==== EXTRAIT DU TEXTE
Sans doute était-ce dû à la chaleur de la nuit, mais je viens de faire un cauchemar terrifiant.
J’ai rêvé que cela faisait cent jours que Nicolas Sarkozy avait été réélu, le 6 mai 2012 à vingt heures. C’était effrayant de réalisme. Juste après sa très courte victoire du second tour, trois ou quatre décimales au-dessus de 50%, il avait déclaré qu’il changerait de style et que l’hyperprésidence, c’était terminé.

Sarko réélu pensait que son challenger malheureux François Hollande n’avait finalement pas tort, qu’une présidence « normale » était sans doute le meilleur moyen de faire passer les réformes indispensables, forcément indispensables, pour rétablir les finances publiques dans la justice sociale.
Par ce blabla, les cent jours de Sarko II allaient d’ailleurs bien prouver que nous avions à faire à une politique de droite, libérale, vivant dans le culte délirant des équilibres budgétaires.

Pour commencer, Sarkozy avait commencé par aller voir Merkel et exigé qu’il y ait un volet croissance afin de relancer l’économie dans le prochain traité budgétaire européen.
Dans mon rêve, il l’avait obtenu, enfin au moins formellement. En fait, seule une manière d’état de grâce et une presse toujours aimable avec les vainqueurs, avaient réussi à faire croire à une réorientation de la politique européenne mais le talon de fer allemand régnait toujours sur l’Europe et ce n’était pas la petite visite à Mario Monti que Sarkozy s’était accordée pour faire le rebelle qui avait changé grand chose au problème.
Sur le plan du volontarisme industriel, c’était évidemment la même chose. Le traumatisme des 8000 suppressions d’emplois par PSA et la fermeture du site d’Aulnay avait vu Sarkozy reprendre ses manies du « tout-terrain » et affirmer fièrement devant une foule ouvrière houleuse qu’il promettait un plan de « redressement industriel » pour l’automobile.
========
==== DONNÉES FOURNIES
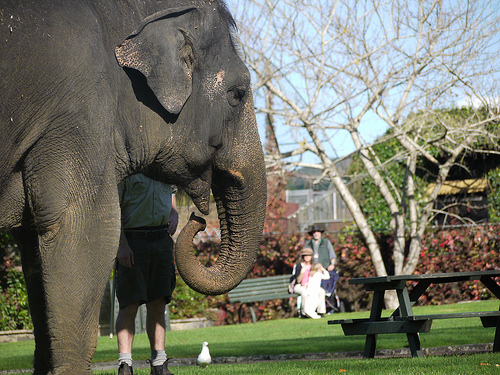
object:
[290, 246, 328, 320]
person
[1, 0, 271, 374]
elephant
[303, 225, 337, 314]
person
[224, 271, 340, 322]
bench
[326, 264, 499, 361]
picnic table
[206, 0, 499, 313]
tree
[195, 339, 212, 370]
bird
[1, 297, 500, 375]
ground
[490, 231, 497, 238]
leaves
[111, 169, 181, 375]
man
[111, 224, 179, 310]
shorts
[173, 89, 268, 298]
trunk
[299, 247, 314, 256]
hat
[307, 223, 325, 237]
hat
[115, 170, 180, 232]
shirt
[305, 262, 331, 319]
child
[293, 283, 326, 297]
lap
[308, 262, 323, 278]
hair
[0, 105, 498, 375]
park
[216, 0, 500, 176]
sky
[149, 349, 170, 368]
socks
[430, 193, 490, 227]
window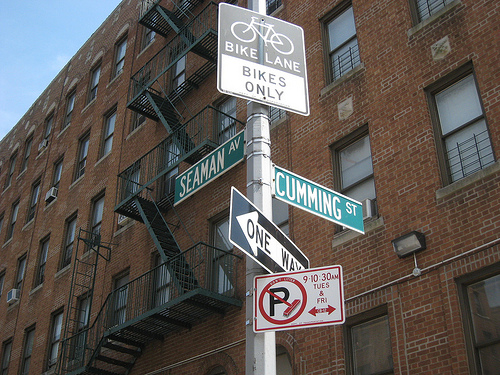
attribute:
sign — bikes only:
[219, 1, 311, 117]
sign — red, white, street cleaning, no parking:
[253, 264, 348, 333]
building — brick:
[1, 1, 499, 371]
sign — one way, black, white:
[227, 184, 310, 274]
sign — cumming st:
[274, 162, 365, 234]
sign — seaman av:
[172, 128, 246, 207]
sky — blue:
[0, 0, 123, 142]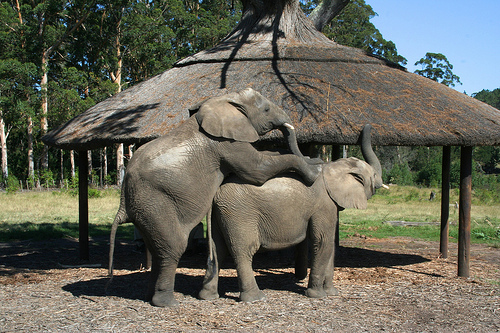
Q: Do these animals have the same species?
A: Yes, all the animals are elephants.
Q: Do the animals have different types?
A: No, all the animals are elephants.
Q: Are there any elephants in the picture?
A: Yes, there is an elephant.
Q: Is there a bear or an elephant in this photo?
A: Yes, there is an elephant.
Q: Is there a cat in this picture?
A: No, there are no cats.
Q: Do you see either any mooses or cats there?
A: No, there are no cats or mooses.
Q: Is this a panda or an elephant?
A: This is an elephant.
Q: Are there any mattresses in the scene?
A: No, there are no mattresses.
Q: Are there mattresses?
A: No, there are no mattresses.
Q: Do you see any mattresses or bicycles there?
A: No, there are no mattresses or bicycles.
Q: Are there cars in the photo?
A: No, there are no cars.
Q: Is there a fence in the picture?
A: Yes, there is a fence.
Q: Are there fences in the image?
A: Yes, there is a fence.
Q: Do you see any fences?
A: Yes, there is a fence.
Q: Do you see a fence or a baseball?
A: Yes, there is a fence.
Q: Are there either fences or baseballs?
A: Yes, there is a fence.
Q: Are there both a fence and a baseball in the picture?
A: No, there is a fence but no baseballs.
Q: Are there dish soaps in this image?
A: No, there are no dish soaps.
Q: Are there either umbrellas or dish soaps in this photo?
A: No, there are no dish soaps or umbrellas.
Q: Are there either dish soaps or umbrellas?
A: No, there are no dish soaps or umbrellas.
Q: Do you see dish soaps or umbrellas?
A: No, there are no dish soaps or umbrellas.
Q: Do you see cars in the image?
A: No, there are no cars.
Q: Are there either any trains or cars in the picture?
A: No, there are no cars or trains.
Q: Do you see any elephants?
A: Yes, there is an elephant.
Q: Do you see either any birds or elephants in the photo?
A: Yes, there is an elephant.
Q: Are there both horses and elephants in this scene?
A: No, there is an elephant but no horses.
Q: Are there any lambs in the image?
A: No, there are no lambs.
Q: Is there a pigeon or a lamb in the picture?
A: No, there are no lambs or pigeons.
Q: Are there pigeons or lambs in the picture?
A: No, there are no lambs or pigeons.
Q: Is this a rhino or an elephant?
A: This is an elephant.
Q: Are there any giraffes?
A: No, there are no giraffes.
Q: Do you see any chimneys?
A: No, there are no chimneys.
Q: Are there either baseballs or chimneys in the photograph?
A: No, there are no chimneys or baseballs.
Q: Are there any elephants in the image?
A: Yes, there are elephants.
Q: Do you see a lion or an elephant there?
A: Yes, there are elephants.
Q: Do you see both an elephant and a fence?
A: Yes, there are both an elephant and a fence.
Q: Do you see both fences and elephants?
A: Yes, there are both elephants and a fence.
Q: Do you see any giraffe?
A: No, there are no giraffes.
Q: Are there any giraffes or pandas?
A: No, there are no giraffes or pandas.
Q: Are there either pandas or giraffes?
A: No, there are no giraffes or pandas.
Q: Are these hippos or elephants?
A: These are elephants.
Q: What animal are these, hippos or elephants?
A: These are elephants.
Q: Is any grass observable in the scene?
A: Yes, there is grass.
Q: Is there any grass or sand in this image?
A: Yes, there is grass.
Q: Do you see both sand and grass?
A: No, there is grass but no sand.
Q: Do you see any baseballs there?
A: No, there are no baseballs.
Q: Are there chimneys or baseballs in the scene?
A: No, there are no baseballs or chimneys.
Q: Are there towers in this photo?
A: No, there are no towers.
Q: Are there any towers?
A: No, there are no towers.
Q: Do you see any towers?
A: No, there are no towers.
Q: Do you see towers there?
A: No, there are no towers.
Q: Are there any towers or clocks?
A: No, there are no towers or clocks.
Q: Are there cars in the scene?
A: No, there are no cars.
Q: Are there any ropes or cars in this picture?
A: No, there are no cars or ropes.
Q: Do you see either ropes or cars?
A: No, there are no cars or ropes.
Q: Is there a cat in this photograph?
A: No, there are no cats.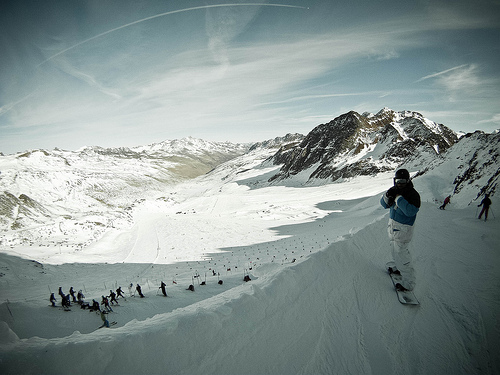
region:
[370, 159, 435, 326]
Man on snow board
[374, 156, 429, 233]
Blue winter ski jacket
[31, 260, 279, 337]
Group of skiiers and snowboarders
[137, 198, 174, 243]
Bright white snow on a sunny day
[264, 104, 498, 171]
Mountain on ski slope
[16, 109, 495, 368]
Ski slope ready for action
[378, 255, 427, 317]
snow board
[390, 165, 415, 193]
safety helmet and goggles for skiing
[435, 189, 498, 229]
Skiiers using ski poles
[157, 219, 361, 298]
Slolom flags on ski slope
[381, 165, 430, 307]
Snowboarder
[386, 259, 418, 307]
Snowboard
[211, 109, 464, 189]
Mountain top that's distant from the snowboarder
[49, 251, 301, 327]
Several snowboarders on ground level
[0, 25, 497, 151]
Clear sky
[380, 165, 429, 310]
Snowboarder standing on top of a hill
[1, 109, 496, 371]
Land consisting of snowy mountains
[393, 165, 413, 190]
Mask worn by the snowboarder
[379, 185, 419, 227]
Jacket worn by the snowboarder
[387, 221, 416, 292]
White pants worn by the snowboarder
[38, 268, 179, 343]
several skiers on a hillside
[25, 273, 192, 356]
several skiers on a snowy hillside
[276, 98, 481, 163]
a snowy peak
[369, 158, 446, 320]
a man on a snowboard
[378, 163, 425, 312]
a man riding a snowboard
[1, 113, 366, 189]
a snowy mountain range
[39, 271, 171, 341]
several people on skis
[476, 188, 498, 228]
a man on skis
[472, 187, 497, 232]
a man skiing down a hill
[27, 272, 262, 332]
People are walking around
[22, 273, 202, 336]
Everyone is wearing black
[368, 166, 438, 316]
This person is alone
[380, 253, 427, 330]
A white board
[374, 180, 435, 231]
This coat is white, light blue, and dark blue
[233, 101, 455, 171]
This mountain has less snow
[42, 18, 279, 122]
Sky has some clouds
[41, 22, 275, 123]
Clouds are white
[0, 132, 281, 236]
Mountains in the distance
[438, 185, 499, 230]
Two people here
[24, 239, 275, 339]
several people skiing in the snow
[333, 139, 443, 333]
a man on a snow board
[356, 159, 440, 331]
a man standing on a snow board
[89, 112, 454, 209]
mountains covered with snow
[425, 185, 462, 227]
a person skiing down a hill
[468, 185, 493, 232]
a person holding ski poles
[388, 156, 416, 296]
a person wearing white pants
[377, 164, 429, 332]
a person standing on a mound of snow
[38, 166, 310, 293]
a valley between tall mountains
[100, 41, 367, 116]
white clouds in a blue sky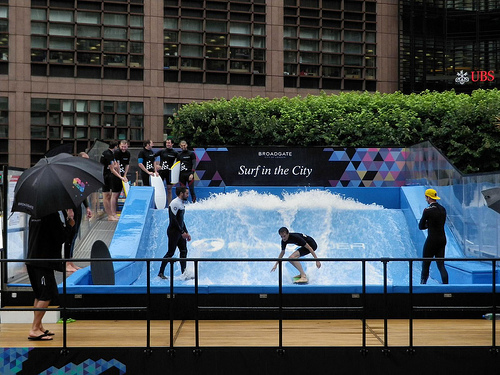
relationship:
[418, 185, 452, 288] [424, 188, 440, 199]
man has cap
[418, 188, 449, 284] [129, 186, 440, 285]
man surfing on water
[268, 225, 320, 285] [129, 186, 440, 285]
man surfing on water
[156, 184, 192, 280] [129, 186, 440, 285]
man surfing on water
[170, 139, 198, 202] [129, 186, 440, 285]
man surfing on water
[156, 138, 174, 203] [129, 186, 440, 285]
man surfing on water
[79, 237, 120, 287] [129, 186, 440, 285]
board in water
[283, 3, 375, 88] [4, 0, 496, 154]
windows on building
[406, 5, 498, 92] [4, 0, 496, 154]
windows on building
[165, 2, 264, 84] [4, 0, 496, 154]
windows on building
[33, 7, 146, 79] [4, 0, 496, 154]
windows on building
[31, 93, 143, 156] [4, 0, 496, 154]
windows on building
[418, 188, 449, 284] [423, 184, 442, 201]
man wearing cap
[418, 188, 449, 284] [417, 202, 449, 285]
man wearing wetsuit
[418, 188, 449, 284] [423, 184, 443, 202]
========
EXERCICE:
Dans le récit du rêve sur la réélection de Sarkozy, recopiez le passage allant de « Sans doute était-ce » jusqu'à « des équilibres budgétaires. » en remplaçant « cauchemar » par « mauvais rêve ».

CORRIGÉ:
Sans doute était-ce dû à la chaleur de la nuit, mais je viens de faire un mauvais rêve terrifiant.
J’ai rêvé que cela faisait cent jours que Nicolas Sarkozy avait été réélu, le 6 mai 2012 à vingt heures. C’était effrayant de réalisme. Juste après sa très courte victoire du second tour, trois ou quatre décimales au-dessus de 50%, il avait déclaré qu’il changerait de style et que l’hyperprésidence, c’était terminé.

Sarko réélu pensait que son challenger malheureux François Hollande n’avait finalement pas tort, qu’une présidence « normale » était sans doute le meilleur moyen de faire passer les réformes indispensables, forcément indispensables, pour rétablir les finances publiques dans la justice sociale.
Par ce blabla, les cent jours de Sarko II allaient d’ailleurs bien prouver que nous avions à faire à une politique de droite, libérale, vivant dans le culte délirant des équilibres budgétaires.